Sequence extraction

08-05-2015

Registered User

35, 0

Join Date: Aug 2015

Last Activity: 13 November 2015, 4:12 AM EST

Posts: 35

Thanks Given: 0

Thanked 0 Times in 0 Posts

Sequence extraction

i want to extract specific region of interest from big file. i have only start position, end position and seq id, see my query is:

I have file1 is this

Code:

>GL3482.1
GAACTTGAGATCCGGGGA
GCAGTGGATCTCCACCAG
CGGCCAGAACTGGTGCAC
CTCCAGGCCAGCCTCGTC
CTGCGTGTC
>GL3550.1
GGCATTTTTGTGTAATTTTTGGCTGGATGAGGT
GACATTTTCATTACTACCATTTTGGAGTACA
>GL3472.1
TTTTCCTGTTCACTGCTGCTTTTCTATAGACAGCA
GCAGCAAGCAGTAAGAGAAAGTA

file2 is this :

Code:

seq id     start    end
GL3482.1   323100   323743
GL3550.1   41911    40888
GL3472.1   274408   272617

and i want result like this:

Code:

>GL3482.1 
TTGAGA
>GL3550.1 
GGCATTTTTGTG
>GL3472.1
TTCCTGTT

when i run this command :

Code:

$ awk 'NR==FNR{if($0~/^>/){i=substr($0,2);getline};a[i]=a[i] $0;next}{print ">" $1 ORS substr(a[$1], $2, $3-$2+1)}' file1 FS=\\t file2

i got no output or output file. why so?

Moderator's Comments:

Please use CODE tags as required by the forum rules you agreed to when you joined this forum.

---------- Post updated at 01:28 AM ---------- Previous update was at 01:21 AM ----------

i am using Ubuntu OS

Last edited by Scrutinizer; 08-05-2015 at 04:07 AM.. Reason: Add CODE tags, remove extraneous closing COLOR tag.
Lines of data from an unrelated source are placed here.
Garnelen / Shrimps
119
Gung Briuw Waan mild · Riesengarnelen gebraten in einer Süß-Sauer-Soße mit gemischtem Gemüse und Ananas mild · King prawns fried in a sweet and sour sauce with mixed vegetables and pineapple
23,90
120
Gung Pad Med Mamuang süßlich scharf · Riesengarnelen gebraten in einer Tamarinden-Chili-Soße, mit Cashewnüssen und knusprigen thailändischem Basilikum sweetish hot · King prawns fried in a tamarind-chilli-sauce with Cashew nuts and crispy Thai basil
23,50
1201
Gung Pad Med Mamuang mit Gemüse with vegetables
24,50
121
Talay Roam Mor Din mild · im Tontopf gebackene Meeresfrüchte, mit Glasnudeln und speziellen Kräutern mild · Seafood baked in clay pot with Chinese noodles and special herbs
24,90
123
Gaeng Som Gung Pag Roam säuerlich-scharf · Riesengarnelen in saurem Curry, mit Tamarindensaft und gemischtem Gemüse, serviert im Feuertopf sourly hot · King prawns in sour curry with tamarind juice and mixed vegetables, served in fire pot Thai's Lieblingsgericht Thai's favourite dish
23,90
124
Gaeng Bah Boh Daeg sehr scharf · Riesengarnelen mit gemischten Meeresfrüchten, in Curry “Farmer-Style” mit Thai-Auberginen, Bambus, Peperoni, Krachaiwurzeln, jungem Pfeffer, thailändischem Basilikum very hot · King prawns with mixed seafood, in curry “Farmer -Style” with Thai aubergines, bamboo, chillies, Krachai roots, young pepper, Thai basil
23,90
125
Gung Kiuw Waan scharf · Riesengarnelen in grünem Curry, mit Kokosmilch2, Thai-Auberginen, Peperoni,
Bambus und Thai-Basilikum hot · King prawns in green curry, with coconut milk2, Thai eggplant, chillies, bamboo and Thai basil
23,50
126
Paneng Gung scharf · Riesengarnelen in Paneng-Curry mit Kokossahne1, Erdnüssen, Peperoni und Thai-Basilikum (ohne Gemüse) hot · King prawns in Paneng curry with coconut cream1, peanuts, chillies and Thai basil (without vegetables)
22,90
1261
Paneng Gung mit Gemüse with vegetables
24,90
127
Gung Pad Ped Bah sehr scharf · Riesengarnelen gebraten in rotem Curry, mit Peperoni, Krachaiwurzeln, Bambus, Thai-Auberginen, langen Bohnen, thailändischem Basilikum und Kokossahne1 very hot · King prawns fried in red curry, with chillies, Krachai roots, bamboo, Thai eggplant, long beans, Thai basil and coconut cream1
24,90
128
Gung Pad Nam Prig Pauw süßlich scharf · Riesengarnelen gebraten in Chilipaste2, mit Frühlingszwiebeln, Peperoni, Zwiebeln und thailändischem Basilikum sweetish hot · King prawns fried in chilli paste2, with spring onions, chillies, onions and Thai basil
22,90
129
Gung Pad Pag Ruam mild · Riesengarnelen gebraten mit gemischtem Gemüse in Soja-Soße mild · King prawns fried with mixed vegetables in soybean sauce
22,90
Removed spurious space and a newline from first sample file

harpreetmanku04

View Public Profile for harpreetmanku04

Find all posts by harpreetmanku04

08-05-2015

Moderator

12,296, 3,792

Join Date: Nov 2008

Last Activity: 1 January 2021, 1:47 AM EST

Location: Amsterdam

Posts: 12,296

Thanks Given: 679

Thanked 3,792 Times in 3,282 Posts

Maybe because FS is set to '\t' and there appear to be no TABs in your second sample file, so the fields will not match. And you are setting the index to the entire record, save the first character. which is probably not what you want (you probably meant to use $1 here, but that would not be a sure way to do it either, because in the FASTA format the identifier is allowed to contain spaces). And the FASTA file is word wrapped, so you need to take out the newlines and not use getline to get only the second line ....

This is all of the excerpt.